**Dataset items:**
┌──

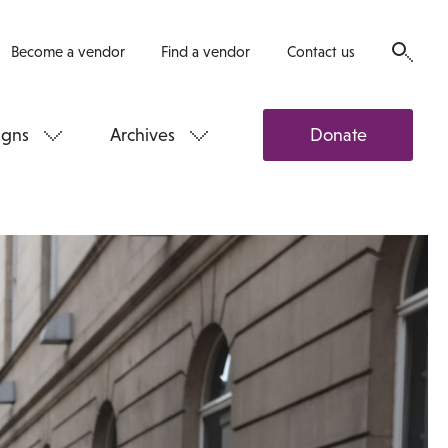
Become a vendor
Find a vendor
Contact us
gns
Archives
Donate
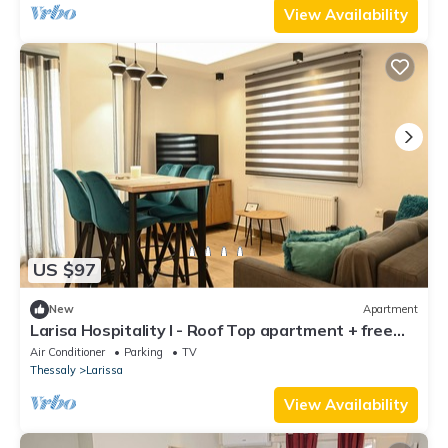
View Availability
US $97
New
Apartment
Larisa Hospitality I - Roof Top apartment + free
parking
Air Conditioner
Parking
TV
Thessaly
Larissa
View Availability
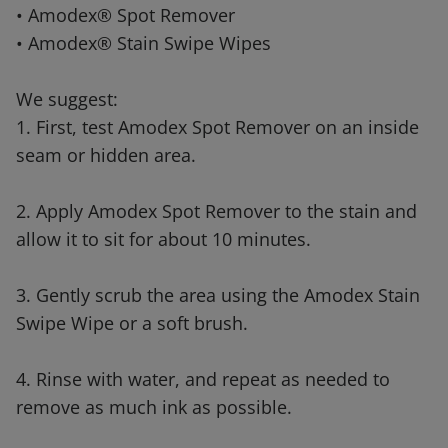
• Amodex® Spot Remover
• Amodex® Stain Swipe Wipes
We suggest:
1. First, test Amodex Spot Remover on an inside
seam or hidden area.
2. Apply Amodex Spot Remover to the stain and
allow it to sit for about 10 minutes.
3. Gently scrub the area using the Amodex Stain
Swipe Wipe or a soft brush.
4. Rinse with water, and repeat as needed to
remove as much ink as possible.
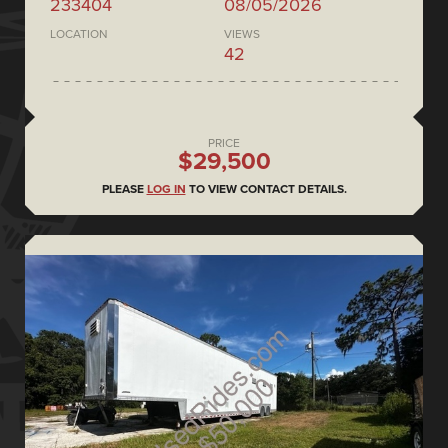
233404
08/05/2026
LOCATION
VIEWS
42
PRICE
$29,500
PLEASE
LOG IN
TO VIEW CONTACT DETAILS.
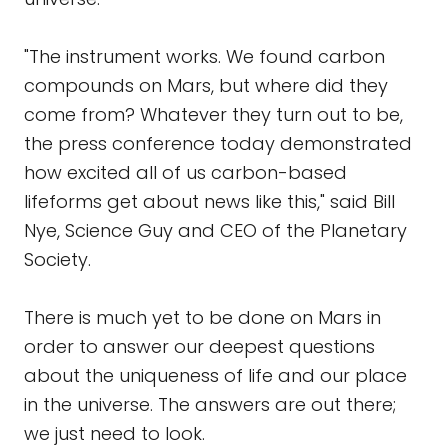
"The instrument works. We found carbon
compounds on Mars, but where did they
come from? Whatever they turn out to be,
the press conference today demonstrated
how excited all of us carbon-based
lifeforms get about news like this," said Bill
Nye, Science Guy and CEO of the Planetary
Society.
There is much yet to be done on Mars in
order to answer our deepest questions
about the uniqueness of life and our place
in the universe. The answers are out there;
we just need to look.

└──

**ASSIGNMENT:** Output the line that contains "TO VIEW CONTACT DETAILS." and every line after it to the end of the records, word for word, leaving out the pictures.

**WRITTEN SOLUTION:**
TO VIEW CONTACT DETAILS.
"The instrument works. We found carbon
compounds on Mars, but where did they
come from? Whatever they turn out to be,
the press conference today demonstrated
how excited all of us carbon-based
lifeforms get about news like this," said Bill
Nye, Science Guy and CEO of the Planetary
Society.
There is much yet to be done on Mars in
order to answer our deepest questions
about the uniqueness of life and our place
in the universe. The answers are out there;
we just need to look.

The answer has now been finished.